First we have the estimates produced using the appropriate sample-based calibration method.
raked_poll_svy |>
group_by(MOREGUNIMPACT) |>
summarize(PCT = survey_mean(),
n = unweighted(n()))# A tibble: 4 × 4
MOREGUNIMPACT PCT PCT_se n
<fct> <dbl> <dbl> <int>
1 More crime 0.370 0.00763 1999
2 Less crime 0.264 0.00736 1271
3 No difference 0.355 0.00794 1707
4 Refused/Web blank 0.0109 0.00168 45
Next we have the estimates produced using the naive raking method. The standard errors are much smaller, which is misleading.
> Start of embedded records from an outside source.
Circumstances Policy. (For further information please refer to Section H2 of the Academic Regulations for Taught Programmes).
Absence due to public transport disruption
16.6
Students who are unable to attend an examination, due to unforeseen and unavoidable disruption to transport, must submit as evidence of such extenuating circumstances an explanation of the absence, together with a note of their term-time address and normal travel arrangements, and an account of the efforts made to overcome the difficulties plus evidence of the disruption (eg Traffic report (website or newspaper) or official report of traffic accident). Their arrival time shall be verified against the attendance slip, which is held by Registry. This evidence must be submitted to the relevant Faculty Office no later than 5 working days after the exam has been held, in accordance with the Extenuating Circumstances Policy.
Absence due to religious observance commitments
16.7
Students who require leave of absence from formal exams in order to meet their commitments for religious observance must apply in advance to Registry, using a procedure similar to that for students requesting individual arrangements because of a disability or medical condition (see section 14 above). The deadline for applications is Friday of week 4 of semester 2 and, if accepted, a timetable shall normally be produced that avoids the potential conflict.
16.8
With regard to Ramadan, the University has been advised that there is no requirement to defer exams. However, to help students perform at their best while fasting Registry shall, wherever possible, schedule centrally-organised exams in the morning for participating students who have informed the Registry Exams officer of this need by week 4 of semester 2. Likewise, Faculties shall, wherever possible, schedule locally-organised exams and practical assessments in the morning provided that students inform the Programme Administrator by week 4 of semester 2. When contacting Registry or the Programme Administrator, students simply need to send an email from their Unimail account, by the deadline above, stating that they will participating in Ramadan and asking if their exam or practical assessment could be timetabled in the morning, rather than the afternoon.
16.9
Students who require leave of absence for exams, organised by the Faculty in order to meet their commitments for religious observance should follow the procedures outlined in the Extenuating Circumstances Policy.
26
Because the naive raking method pretended that we had actual population data on political party affiliation, the standard error estimates make it look as if our poll’s estimates are much more precise than they really are.
naive_raked_poll_svy |>
group_by(MOREGUNIMPACT) |>
summarize(PCT = survey_mean(),
n = unweighted(n()))# A tibble: 4 × 4
MOREGUNIMPACT PCT PCT_se n
<fct> <dbl> <dbl> <int>
1 More crime 0.370 0.00655 1999
2 Less crime 0.264 0.00639 1271
3 No difference 0.355 0.00794 1707
4 Refused/Web blank 0.0109 0.00167 45
Saving Our Output Dataset
If we want data users to get accurate standard errors with our correctly raked poll data, then we need to provide them with not just the raked weights, but the raked replicate weights. We can easily get a dataset with the raked bootstrap weights, as follows.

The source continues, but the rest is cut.